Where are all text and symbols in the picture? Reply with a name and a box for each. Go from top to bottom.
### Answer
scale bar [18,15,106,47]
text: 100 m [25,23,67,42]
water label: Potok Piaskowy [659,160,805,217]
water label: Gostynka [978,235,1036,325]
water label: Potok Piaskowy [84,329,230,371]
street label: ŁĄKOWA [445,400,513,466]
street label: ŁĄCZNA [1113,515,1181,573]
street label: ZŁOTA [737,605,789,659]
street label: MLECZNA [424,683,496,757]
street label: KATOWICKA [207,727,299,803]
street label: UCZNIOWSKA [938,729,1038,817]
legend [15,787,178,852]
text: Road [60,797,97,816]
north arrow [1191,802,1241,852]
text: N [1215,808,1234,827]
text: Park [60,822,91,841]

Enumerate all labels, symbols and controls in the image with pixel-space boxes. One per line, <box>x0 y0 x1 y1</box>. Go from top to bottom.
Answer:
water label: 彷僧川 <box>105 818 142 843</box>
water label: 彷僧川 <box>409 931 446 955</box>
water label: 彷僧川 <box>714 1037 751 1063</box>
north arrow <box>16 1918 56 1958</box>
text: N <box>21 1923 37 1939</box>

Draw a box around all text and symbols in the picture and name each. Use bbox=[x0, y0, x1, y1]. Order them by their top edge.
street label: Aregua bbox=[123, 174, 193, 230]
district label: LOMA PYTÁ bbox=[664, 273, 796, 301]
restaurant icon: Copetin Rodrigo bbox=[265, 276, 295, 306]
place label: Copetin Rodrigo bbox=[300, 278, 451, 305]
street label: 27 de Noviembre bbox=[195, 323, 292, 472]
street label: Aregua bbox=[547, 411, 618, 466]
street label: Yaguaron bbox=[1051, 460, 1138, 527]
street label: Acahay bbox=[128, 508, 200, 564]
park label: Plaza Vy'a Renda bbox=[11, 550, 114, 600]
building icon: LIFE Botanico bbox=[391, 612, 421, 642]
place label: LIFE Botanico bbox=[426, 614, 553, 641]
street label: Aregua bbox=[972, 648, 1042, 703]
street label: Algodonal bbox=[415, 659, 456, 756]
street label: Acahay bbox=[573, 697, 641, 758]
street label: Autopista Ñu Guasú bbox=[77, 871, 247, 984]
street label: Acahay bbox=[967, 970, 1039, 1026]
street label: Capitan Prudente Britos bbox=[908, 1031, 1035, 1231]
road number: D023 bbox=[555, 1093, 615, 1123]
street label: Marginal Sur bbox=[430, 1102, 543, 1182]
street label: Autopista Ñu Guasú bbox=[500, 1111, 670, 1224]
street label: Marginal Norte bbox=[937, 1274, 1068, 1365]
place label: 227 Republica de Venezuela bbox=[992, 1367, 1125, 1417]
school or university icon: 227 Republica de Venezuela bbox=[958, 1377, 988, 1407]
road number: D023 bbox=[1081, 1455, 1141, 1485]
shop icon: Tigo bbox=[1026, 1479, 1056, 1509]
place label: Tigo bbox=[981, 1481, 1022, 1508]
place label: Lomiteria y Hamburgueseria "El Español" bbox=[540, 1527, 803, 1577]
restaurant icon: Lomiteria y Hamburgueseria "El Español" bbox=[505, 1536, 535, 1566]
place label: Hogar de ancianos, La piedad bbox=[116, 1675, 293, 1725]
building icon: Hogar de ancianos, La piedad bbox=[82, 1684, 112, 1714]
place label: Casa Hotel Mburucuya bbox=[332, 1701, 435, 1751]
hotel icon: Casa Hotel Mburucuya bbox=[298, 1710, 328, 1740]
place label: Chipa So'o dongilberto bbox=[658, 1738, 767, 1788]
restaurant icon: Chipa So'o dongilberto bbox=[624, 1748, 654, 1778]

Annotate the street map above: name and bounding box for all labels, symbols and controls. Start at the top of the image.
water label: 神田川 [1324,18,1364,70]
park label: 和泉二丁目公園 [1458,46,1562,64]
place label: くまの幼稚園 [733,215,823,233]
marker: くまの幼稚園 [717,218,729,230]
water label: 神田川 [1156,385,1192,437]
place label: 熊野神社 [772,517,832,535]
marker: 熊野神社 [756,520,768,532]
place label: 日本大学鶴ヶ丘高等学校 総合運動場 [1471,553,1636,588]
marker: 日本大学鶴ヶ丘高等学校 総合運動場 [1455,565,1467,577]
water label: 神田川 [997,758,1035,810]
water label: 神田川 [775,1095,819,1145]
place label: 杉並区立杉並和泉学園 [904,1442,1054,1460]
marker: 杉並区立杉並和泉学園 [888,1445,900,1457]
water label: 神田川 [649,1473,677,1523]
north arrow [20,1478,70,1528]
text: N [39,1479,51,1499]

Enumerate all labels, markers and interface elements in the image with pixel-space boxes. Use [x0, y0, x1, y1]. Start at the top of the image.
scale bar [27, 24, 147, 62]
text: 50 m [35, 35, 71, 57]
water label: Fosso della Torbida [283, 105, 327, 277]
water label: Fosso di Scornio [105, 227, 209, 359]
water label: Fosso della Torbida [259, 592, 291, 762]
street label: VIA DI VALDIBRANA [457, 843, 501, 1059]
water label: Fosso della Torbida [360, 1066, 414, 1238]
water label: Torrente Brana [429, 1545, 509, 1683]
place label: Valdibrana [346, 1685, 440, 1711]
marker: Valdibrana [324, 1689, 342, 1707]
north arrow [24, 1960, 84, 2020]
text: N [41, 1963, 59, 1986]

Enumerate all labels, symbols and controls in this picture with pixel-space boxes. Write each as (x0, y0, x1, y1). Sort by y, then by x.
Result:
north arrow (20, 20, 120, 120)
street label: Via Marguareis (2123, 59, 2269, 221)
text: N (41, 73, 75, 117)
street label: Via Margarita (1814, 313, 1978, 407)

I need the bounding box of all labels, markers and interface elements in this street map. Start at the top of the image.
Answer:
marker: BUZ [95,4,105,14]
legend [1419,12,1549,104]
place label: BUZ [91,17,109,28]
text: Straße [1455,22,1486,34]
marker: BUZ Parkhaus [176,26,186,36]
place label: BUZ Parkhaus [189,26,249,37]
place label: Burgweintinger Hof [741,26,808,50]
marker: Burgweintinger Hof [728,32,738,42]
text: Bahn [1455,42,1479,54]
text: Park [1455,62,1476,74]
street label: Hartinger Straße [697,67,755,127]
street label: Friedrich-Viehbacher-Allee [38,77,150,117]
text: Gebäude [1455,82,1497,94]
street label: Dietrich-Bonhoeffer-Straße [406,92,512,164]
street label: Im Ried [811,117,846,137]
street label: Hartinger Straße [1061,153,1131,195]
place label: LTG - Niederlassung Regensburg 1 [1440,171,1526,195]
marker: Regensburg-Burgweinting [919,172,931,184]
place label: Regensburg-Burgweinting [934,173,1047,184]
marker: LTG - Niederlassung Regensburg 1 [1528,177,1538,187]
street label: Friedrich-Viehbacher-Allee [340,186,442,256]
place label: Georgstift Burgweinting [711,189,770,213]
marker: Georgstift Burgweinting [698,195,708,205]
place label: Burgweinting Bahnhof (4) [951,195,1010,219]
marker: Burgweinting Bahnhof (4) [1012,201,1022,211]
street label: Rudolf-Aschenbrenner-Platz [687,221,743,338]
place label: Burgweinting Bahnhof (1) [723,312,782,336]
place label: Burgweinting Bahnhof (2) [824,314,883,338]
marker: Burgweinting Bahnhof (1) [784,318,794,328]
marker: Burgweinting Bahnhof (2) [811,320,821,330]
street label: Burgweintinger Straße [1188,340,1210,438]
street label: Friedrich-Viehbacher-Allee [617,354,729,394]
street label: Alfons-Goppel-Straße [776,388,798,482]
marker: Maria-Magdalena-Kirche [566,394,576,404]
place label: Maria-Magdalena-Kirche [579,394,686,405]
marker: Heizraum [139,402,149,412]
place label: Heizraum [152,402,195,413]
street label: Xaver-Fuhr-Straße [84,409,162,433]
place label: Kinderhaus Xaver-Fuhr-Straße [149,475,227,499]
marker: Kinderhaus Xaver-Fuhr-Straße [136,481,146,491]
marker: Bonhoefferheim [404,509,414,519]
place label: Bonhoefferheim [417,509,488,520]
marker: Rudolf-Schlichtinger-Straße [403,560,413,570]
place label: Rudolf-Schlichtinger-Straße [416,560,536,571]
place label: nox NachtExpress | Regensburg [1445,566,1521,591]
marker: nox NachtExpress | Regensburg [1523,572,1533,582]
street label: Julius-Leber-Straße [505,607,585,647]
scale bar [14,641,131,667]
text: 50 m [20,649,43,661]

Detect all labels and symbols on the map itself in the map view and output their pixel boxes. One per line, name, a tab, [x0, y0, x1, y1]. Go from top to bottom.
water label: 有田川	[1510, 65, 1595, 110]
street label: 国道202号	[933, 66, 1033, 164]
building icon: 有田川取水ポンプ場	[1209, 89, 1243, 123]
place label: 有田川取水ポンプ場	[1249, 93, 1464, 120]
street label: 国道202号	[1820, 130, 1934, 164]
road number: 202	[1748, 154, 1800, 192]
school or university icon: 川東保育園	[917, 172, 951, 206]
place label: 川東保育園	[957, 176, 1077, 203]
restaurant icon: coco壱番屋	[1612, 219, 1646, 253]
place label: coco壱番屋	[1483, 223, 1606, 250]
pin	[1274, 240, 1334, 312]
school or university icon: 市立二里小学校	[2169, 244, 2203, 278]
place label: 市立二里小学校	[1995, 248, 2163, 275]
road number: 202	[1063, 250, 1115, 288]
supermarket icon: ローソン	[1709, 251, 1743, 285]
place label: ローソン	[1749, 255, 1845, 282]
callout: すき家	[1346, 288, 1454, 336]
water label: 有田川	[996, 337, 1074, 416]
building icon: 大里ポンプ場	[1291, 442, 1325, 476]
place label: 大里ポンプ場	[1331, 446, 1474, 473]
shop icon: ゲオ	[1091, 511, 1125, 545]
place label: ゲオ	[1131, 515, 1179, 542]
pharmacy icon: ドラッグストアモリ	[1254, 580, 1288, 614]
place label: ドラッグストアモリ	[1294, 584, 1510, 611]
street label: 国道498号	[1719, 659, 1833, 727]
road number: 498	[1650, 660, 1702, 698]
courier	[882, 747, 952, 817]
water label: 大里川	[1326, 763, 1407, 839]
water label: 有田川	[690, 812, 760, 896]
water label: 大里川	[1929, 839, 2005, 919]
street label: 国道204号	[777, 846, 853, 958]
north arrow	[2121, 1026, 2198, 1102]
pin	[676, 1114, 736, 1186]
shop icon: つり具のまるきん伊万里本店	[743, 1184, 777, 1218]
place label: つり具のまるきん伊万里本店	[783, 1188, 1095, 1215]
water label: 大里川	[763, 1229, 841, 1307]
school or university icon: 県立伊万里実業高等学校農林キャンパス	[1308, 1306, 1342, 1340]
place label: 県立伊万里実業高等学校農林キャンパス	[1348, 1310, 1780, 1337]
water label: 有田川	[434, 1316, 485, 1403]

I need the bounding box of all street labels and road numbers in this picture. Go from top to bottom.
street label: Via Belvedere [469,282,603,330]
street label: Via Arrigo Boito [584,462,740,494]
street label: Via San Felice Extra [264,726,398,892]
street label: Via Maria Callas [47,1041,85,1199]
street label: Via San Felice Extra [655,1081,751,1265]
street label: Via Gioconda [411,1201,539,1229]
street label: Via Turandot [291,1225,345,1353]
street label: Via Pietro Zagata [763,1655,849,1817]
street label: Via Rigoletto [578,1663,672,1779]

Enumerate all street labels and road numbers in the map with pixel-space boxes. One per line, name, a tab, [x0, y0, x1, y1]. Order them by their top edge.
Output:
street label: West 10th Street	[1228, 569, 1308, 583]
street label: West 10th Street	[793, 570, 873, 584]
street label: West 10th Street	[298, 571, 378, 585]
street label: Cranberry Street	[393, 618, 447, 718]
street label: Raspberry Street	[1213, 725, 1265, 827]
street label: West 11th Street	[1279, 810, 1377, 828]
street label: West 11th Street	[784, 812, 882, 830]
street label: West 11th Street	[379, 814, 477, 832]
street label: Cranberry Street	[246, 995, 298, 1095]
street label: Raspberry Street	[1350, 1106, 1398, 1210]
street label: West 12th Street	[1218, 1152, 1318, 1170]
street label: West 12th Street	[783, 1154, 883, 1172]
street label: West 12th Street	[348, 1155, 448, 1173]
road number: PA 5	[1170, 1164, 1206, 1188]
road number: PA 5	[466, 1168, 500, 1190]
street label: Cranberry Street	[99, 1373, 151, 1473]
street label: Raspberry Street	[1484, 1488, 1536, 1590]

- - - - - - -

» GOAL OF THE EXERCISE
If a line in the data holds the string "日本大学鶴ヶ丘高等学校", copy that line.

» RESPONSE BOX
place label: 日本大学鶴ヶ丘高等学校 総合運動場 [1471,553,1636,588]
marker: 日本大学鶴ヶ丘高等学校 総合運動場 [1455,565,1467,577]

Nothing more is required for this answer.